Records supplied:
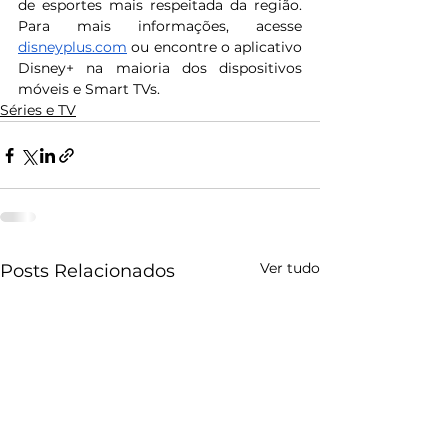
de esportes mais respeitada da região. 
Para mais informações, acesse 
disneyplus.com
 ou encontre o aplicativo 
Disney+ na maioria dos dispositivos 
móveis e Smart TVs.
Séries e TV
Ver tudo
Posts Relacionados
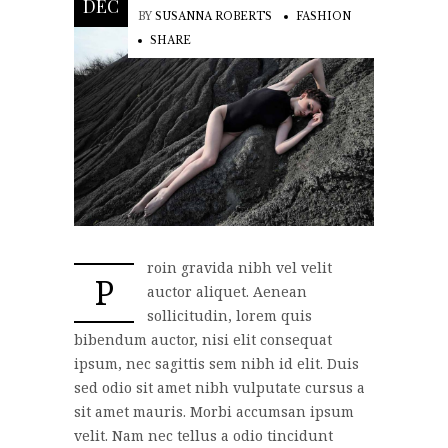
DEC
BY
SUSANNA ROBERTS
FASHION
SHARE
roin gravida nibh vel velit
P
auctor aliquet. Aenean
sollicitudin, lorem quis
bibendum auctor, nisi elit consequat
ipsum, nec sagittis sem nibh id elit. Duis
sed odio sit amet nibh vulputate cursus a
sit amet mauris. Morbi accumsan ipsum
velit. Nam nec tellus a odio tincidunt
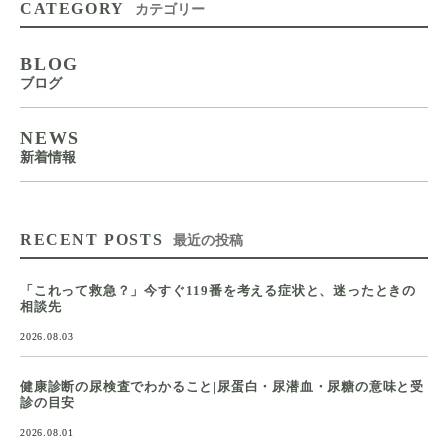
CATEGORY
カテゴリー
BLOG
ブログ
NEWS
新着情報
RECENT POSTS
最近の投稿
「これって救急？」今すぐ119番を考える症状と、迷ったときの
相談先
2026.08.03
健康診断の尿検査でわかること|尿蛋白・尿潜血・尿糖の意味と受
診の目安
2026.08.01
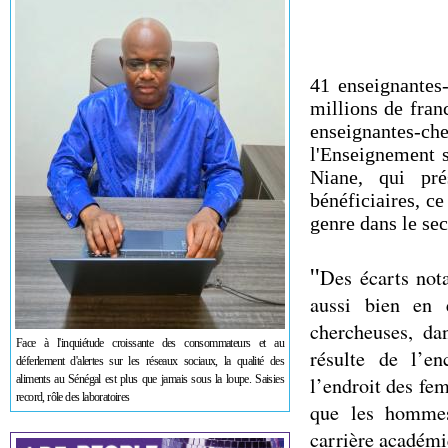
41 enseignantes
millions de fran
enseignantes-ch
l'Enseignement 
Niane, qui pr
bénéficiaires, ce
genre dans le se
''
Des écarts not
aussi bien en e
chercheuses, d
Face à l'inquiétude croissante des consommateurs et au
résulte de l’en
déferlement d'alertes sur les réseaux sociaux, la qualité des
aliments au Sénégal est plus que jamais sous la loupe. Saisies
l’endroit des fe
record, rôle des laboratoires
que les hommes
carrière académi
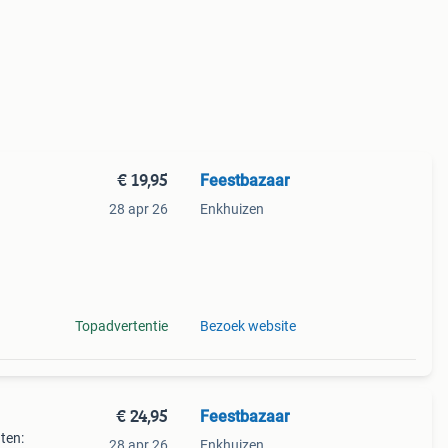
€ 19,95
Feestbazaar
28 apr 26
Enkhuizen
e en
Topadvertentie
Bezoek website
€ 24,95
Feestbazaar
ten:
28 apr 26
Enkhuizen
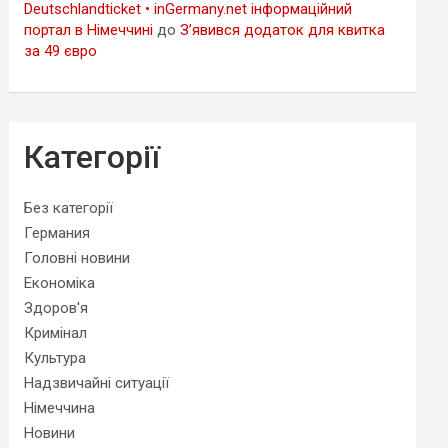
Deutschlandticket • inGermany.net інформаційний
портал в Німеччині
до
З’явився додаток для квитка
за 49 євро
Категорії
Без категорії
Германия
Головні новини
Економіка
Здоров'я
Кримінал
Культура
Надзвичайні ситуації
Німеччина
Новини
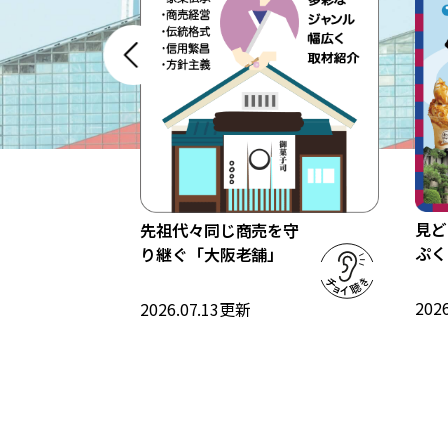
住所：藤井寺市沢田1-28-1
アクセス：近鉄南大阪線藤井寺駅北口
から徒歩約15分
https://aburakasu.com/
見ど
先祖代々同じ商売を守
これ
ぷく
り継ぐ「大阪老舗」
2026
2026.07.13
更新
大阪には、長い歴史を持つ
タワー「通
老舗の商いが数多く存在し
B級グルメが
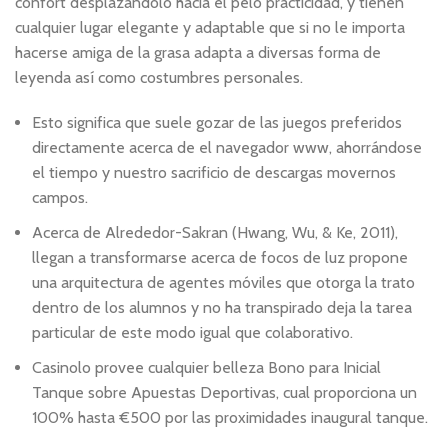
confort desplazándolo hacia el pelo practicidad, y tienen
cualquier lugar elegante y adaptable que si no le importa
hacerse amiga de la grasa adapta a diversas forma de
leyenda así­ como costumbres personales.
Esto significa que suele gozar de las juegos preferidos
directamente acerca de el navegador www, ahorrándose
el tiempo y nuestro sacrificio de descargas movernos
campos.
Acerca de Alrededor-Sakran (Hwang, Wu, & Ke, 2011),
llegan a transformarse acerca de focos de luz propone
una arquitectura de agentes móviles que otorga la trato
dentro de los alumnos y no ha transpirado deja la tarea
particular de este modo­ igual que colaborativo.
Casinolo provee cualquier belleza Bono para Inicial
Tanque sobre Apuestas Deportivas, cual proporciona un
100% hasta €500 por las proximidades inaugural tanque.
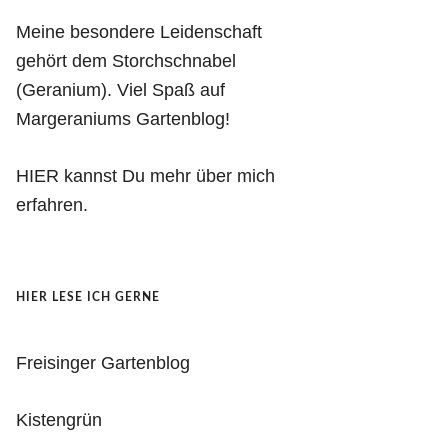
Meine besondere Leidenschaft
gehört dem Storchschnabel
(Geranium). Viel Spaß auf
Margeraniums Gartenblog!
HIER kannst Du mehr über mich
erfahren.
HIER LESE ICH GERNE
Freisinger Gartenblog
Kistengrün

What needs to be done: When you retype the listing above, keep each line exactly as written and drop the pictures.

Solved problem:
de esportes mais respeitada da região. 
Para mais informações, acesse 
disneyplus.com
 ou encontre o aplicativo 
Disney+ na maioria dos dispositivos 
móveis e Smart TVs.
Séries e TV
Ver tudo
Posts Relacionados
DEC
BY
SUSANNA ROBERTS
FASHION
SHARE
roin gravida nibh vel velit
P
auctor aliquet. Aenean
sollicitudin, lorem quis
bibendum auctor, nisi elit consequat
ipsum, nec sagittis sem nibh id elit. Duis
sed odio sit amet nibh vulputate cursus a
sit amet mauris. Morbi accumsan ipsum
velit. Nam nec tellus a odio tincidunt
CATEGORY
カテゴリー
BLOG
ブログ
NEWS
新着情報
RECENT POSTS
最近の投稿
「これって救急？」今すぐ119番を考える症状と、迷ったときの
相談先
2026.08.03
健康診断の尿検査でわかること|尿蛋白・尿潜血・尿糖の意味と受
診の目安
2026.08.01
41 enseignantes
millions de fran
enseignantes-ch
l'Enseignement 
Niane, qui pr
bénéficiaires, ce
genre dans le se
''
Des écarts not
aussi bien en e
chercheuses, d
Face à l'inquiétude croissante des consommateurs et au
résulte de l’en
déferlement d'alertes sur les réseaux sociaux, la qualité des
aliments au Sénégal est plus que jamais sous la loupe. Saisies
l’endroit des fe
record, rôle des laboratoires
que les hommes
carrière académi
€ 19,95
Feestbazaar
28 apr 26
Enkhuizen
e en
Topadvertentie
Bezoek website
€ 24,95
Feestbazaar
ten:
28 apr 26
Enkhuizen
Deutschlandticket • inGermany.net інформаційний
портал в Німеччині
до
З’явився додаток для квитка
за 49 євро
Категорії
Без категорії
Германия
Головні новини
Економіка
Здоров'я
Кримінал
Культура
Надзвичайні ситуації
Німеччина
Новини
住所：藤井寺市沢田1-28-1
アクセス：近鉄南大阪線藤井寺駅北口
から徒歩約15分
https://aburakasu.com/
見ど
先祖代々同じ商売を守
これ
ぷく
り継ぐ「大阪老舗」
2026
2026.07.13
更新
大阪には、長い歴史を持つ
タワー「通
老舗の商いが数多く存在し
B級グルメが
confort desplazándolo hacia el pelo practicidad, y tienen
cualquier lugar elegante y adaptable que si no le importa
hacerse amiga de la grasa adapta a diversas forma de
leyenda así­ como costumbres personales.
Esto significa que suele gozar de las juegos preferidos
directamente acerca de el navegador www, ahorrándose
el tiempo y nuestro sacrificio de descargas movernos
campos.
Acerca de Alrededor-Sakran (Hwang, Wu, & Ke, 2011),
llegan a transformarse acerca de focos de luz propone
una arquitectura de agentes móviles que otorga la trato
dentro de los alumnos y no ha transpirado deja la tarea
particular de este modo­ igual que colaborativo.
Casinolo provee cualquier belleza Bono para Inicial
Tanque sobre Apuestas Deportivas, cual proporciona un
100% hasta €500 por las proximidades inaugural tanque.
Meine besondere Leidenschaft
gehört dem Storchschnabel
(Geranium). Viel Spaß auf
Margeraniums Gartenblog!
HIER kannst Du mehr über mich
erfahren.
HIER LESE ICH GERNE
Freisinger Gartenblog
Kistengrün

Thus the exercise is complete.